*Try it:* Convert the records below into a two-column CSV headed "prompt" and "response", with one row per record. Each row holds the record's text and its answer, each in a single quoted field with line breaks replaced by spaces, and the pictures are left out.

*Dataset records:*
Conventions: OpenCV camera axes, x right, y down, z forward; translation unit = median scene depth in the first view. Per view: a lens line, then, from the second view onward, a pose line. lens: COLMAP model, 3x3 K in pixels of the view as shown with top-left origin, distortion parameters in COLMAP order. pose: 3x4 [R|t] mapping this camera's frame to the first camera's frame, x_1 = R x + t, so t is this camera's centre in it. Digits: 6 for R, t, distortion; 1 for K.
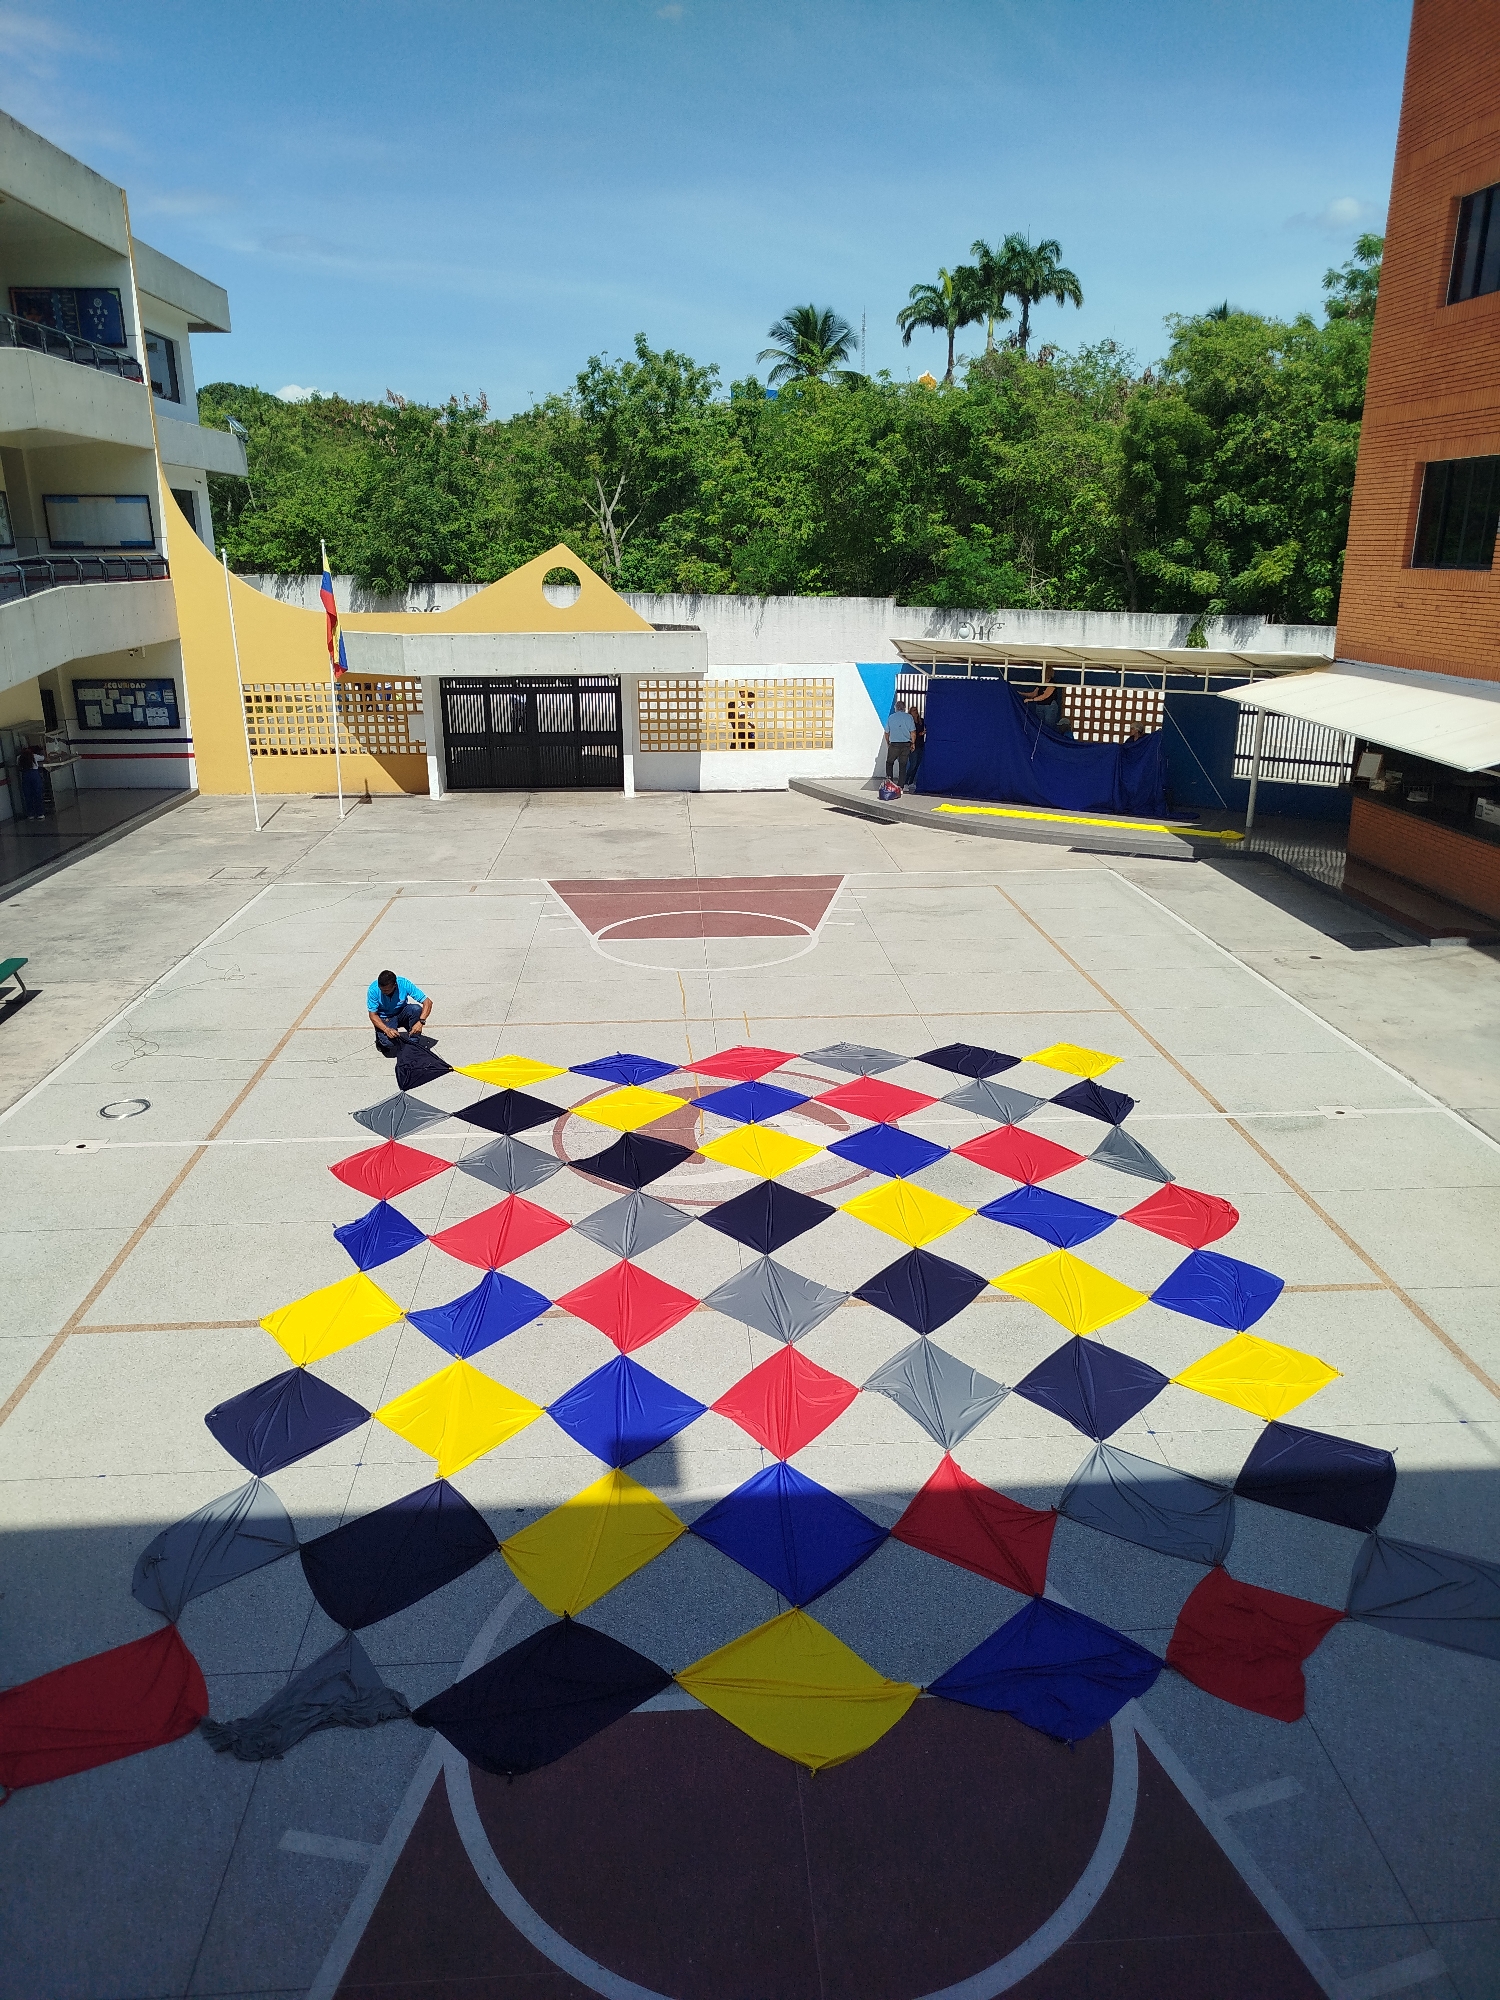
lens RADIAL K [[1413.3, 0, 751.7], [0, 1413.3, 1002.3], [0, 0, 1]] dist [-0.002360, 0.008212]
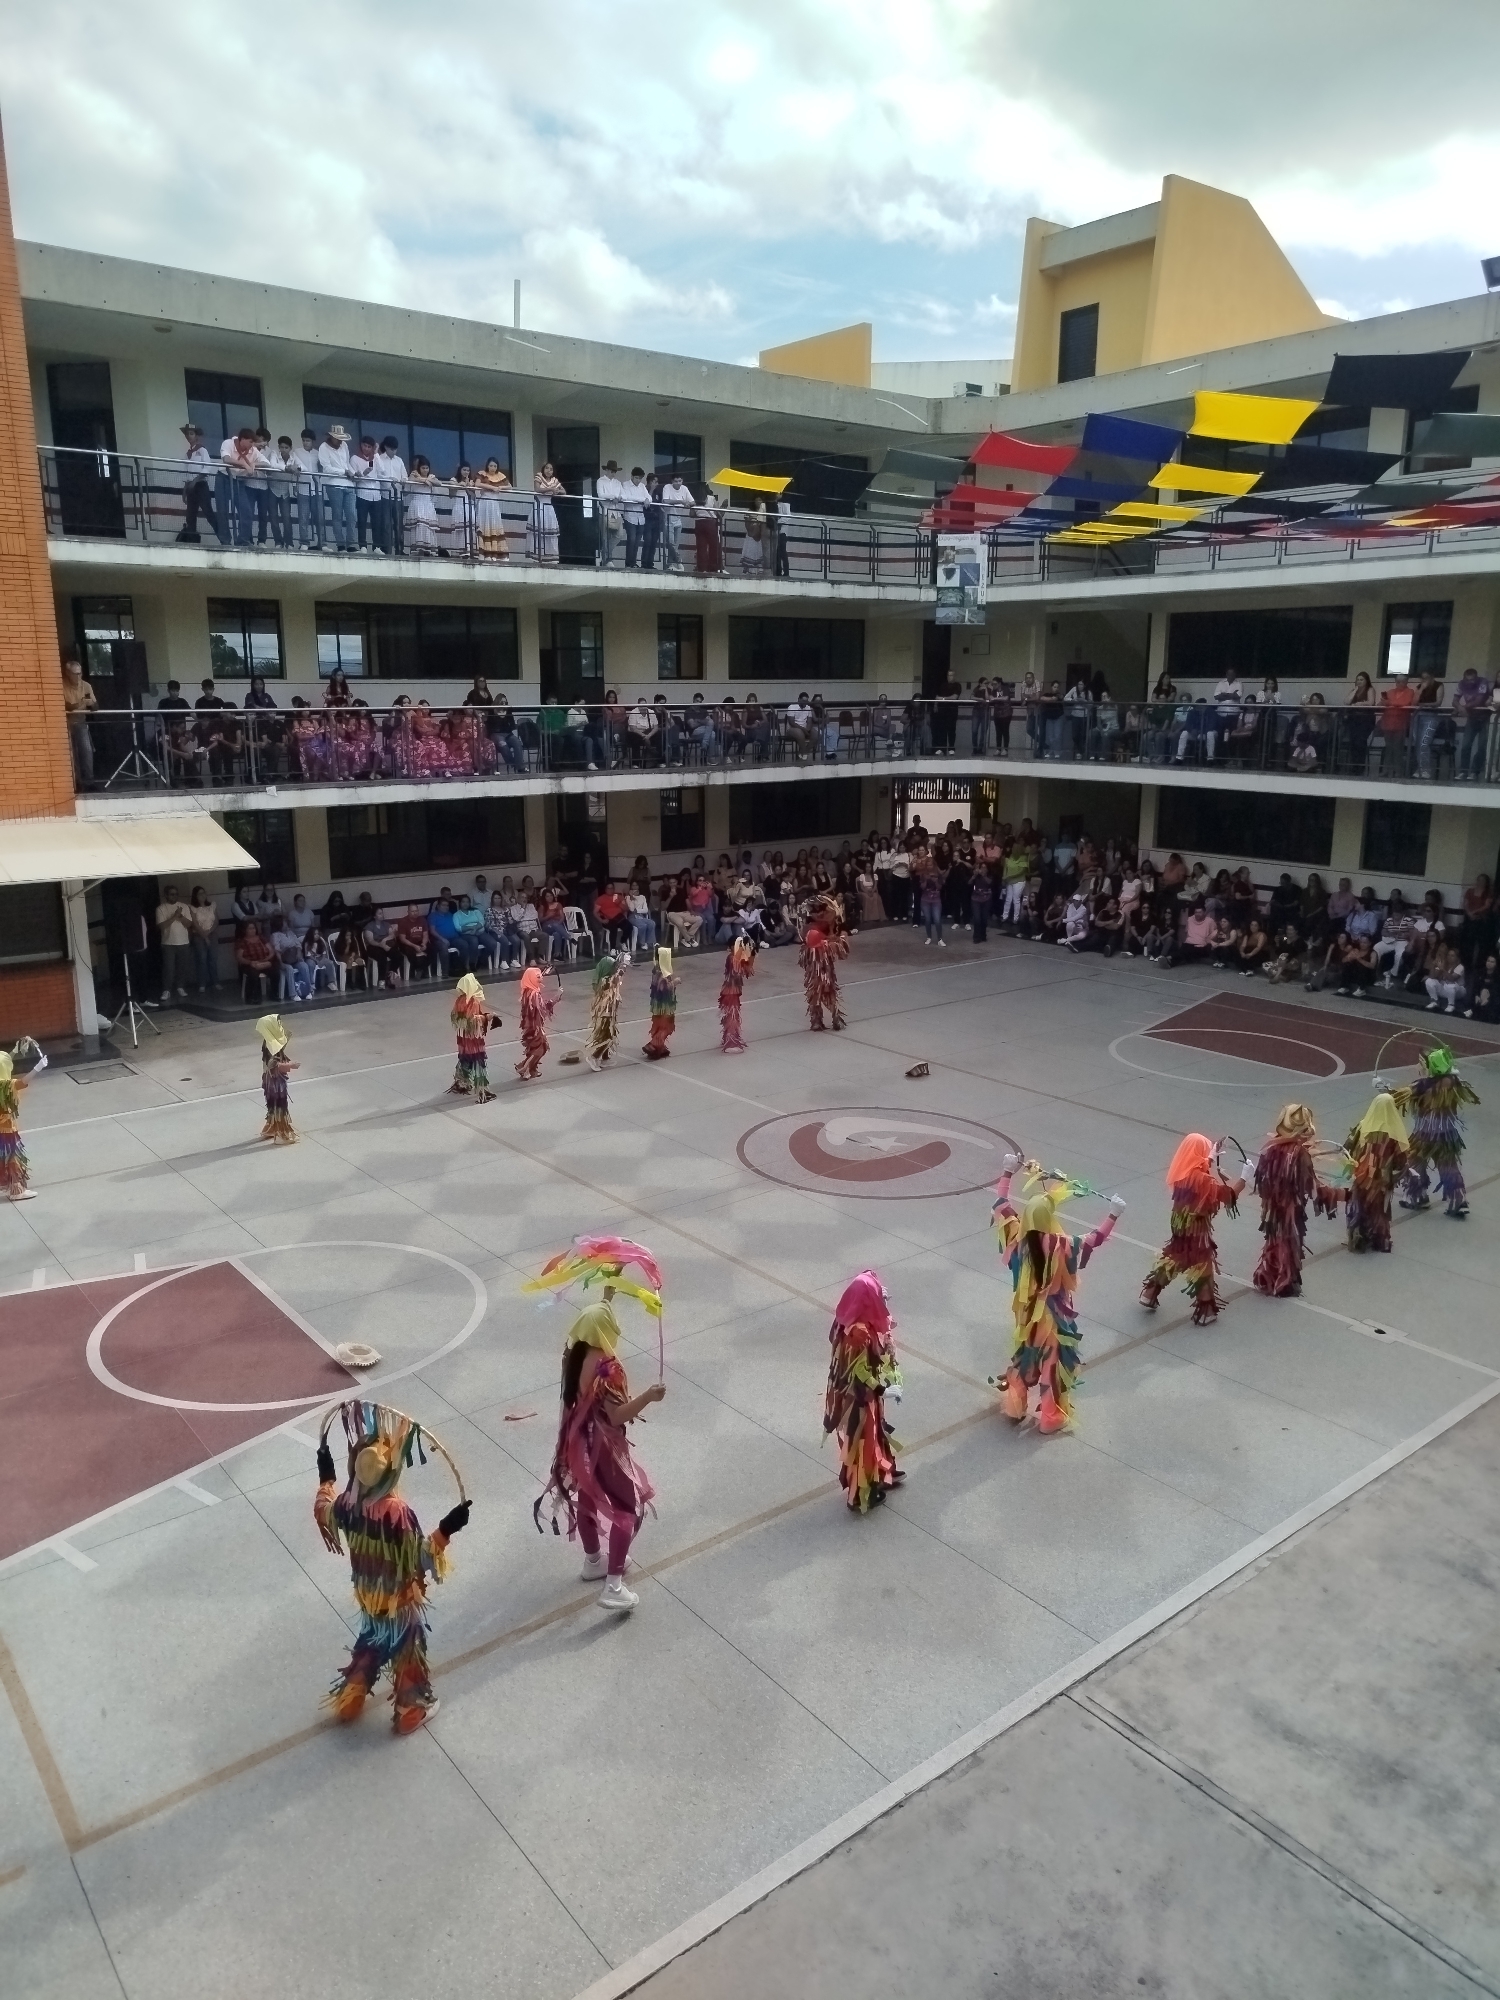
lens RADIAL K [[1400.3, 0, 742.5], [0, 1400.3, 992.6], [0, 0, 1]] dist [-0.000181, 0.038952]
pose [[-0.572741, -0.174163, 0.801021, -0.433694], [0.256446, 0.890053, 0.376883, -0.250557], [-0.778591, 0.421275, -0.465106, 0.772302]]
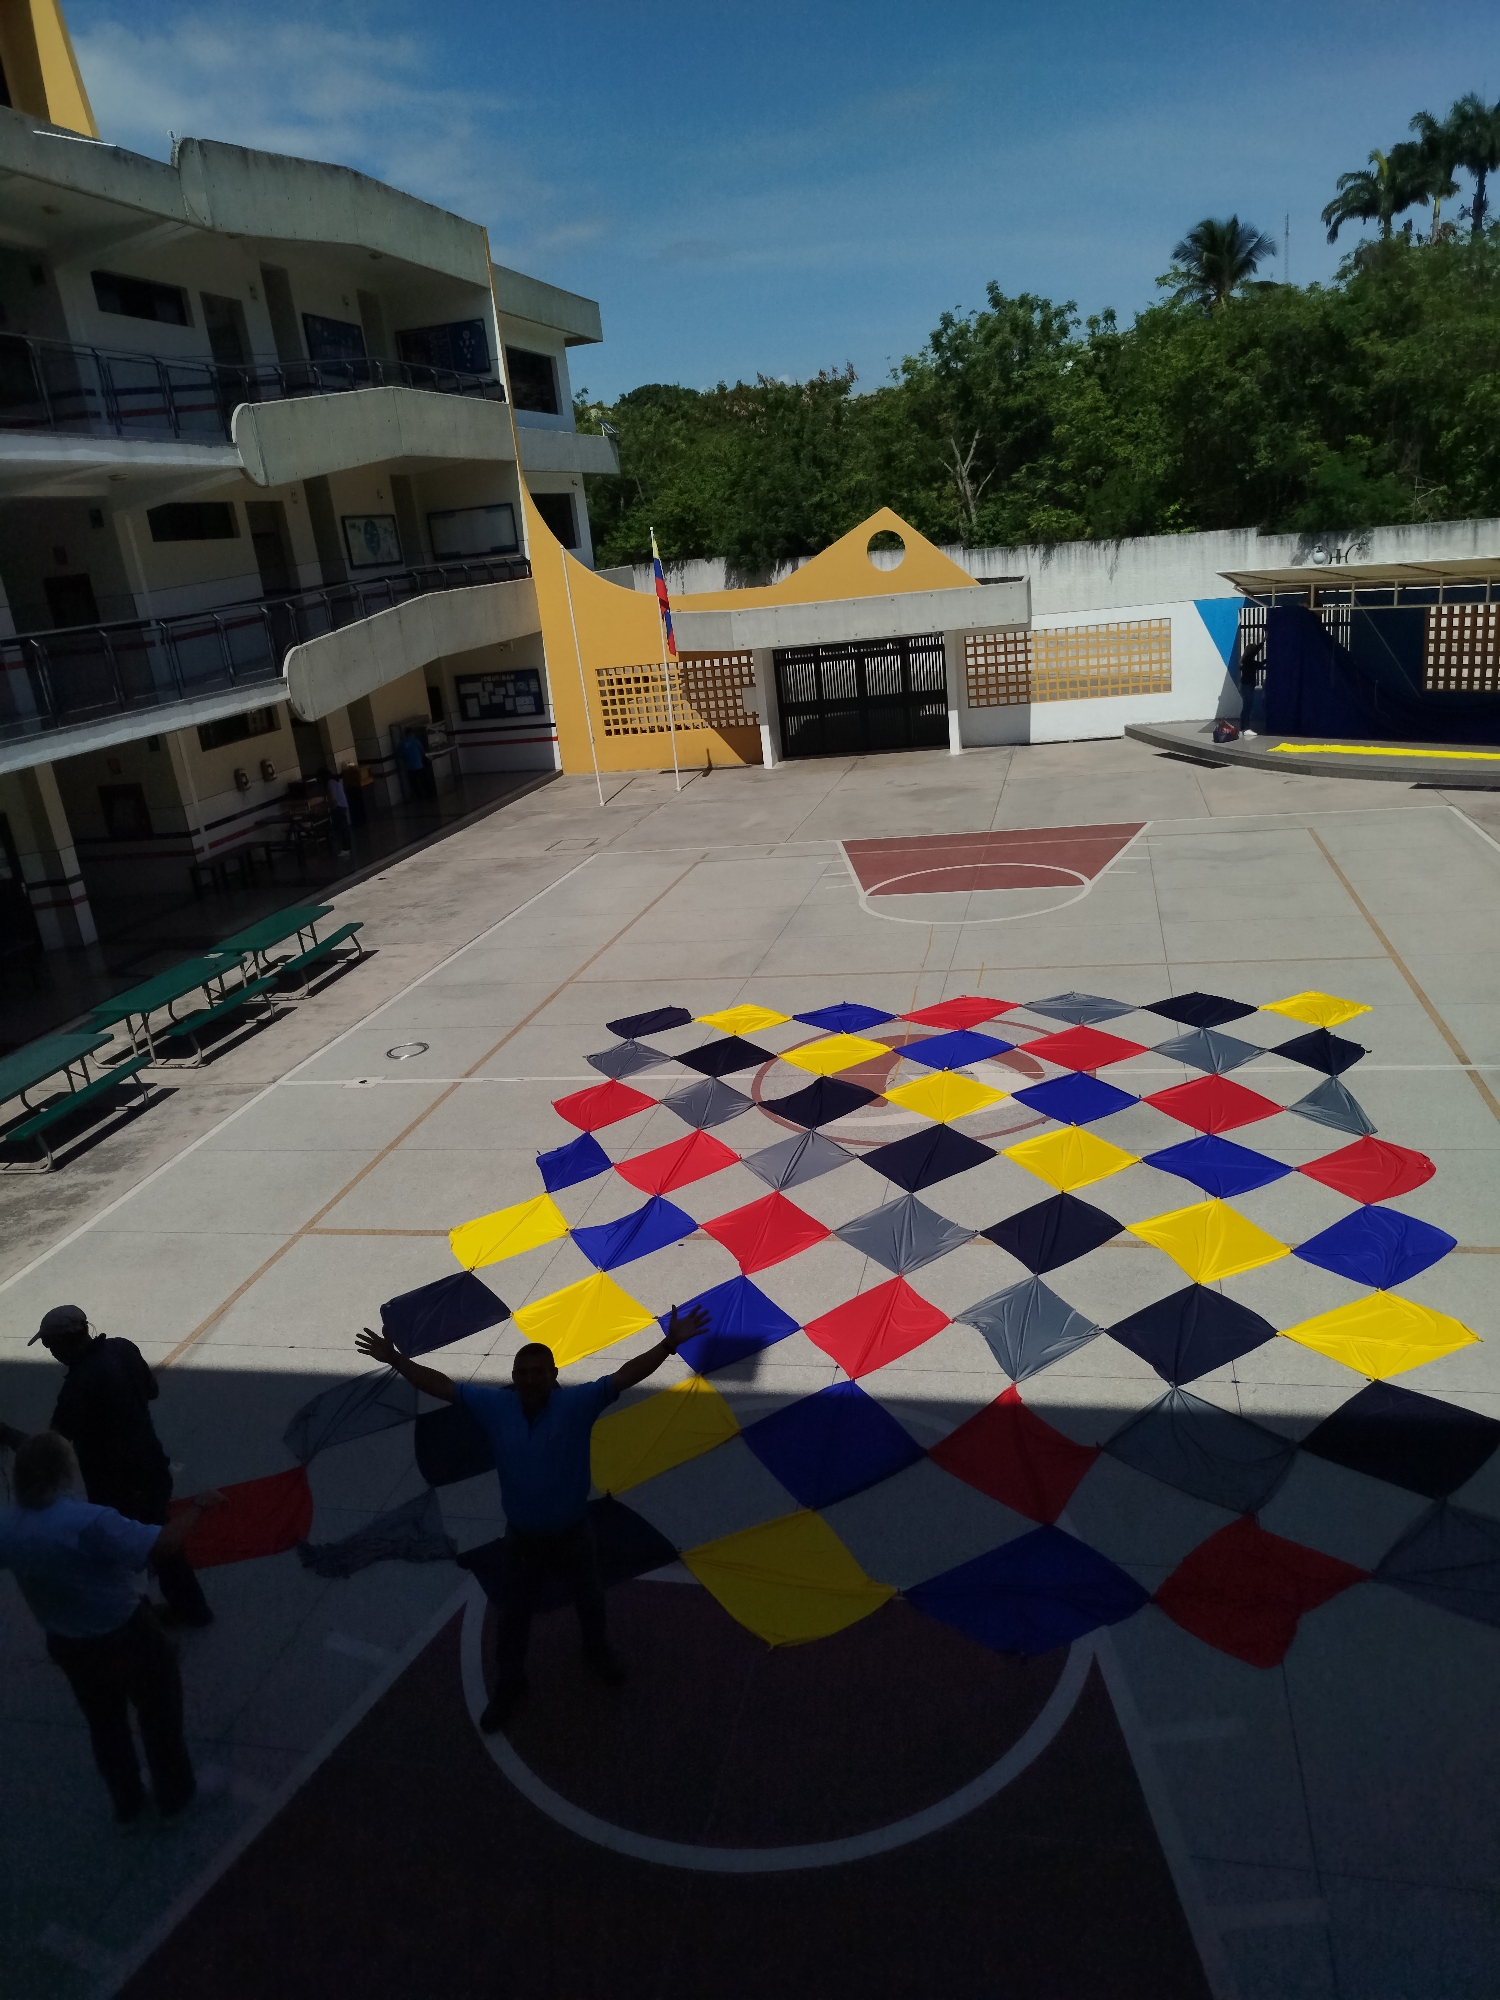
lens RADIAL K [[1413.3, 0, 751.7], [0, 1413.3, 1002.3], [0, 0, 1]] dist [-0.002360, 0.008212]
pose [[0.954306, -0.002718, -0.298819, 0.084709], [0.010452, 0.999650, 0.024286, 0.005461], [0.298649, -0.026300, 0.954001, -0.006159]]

*Answer to this problem:*
prompt,response
"Conventions: OpenCV camera axes, x right, y down, z forward; translation unit = median scene depth in the first view. Per view: a lens line, then, from the second view onward, a pose line. lens: COLMAP model, 3x3 K in pixels of the view as shown with top-left origin, distortion parameters in COLMAP order. pose: 3x4 [R|t] mapping this camera's frame to the first camera's frame, x_1 = R x + t, so t is this camera's centre in it. Digits: 6 for R, t, distortion; 1 for K.","lens RADIAL K [[1413.3, 0, 751.7], [0, 1413.3, 1002.3], [0, 0, 1]] dist [-0.002360, 0.008212] lens RADIAL K [[1400.3, 0, 742.5], [0, 1400.3, 992.6], [0, 0, 1]] dist [-0.000181, 0.038952] pose [[-0.572741, -0.174163, 0.801021, -0.433694], [0.256446, 0.890053, 0.376883, -0.250557], [-0.778591, 0.421275, -0.465106, 0.772302]] lens RADIAL K [[1413.3, 0, 751.7], [0, 1413.3, 1002.3], [0, 0, 1]] dist [-0.002360, 0.008212] pose [[0.954306, -0.002718, -0.298819, 0.084709], [0.010452, 0.999650, 0.024286, 0.005461], [0.298649, -0.026300, 0.954001, -0.006159]]"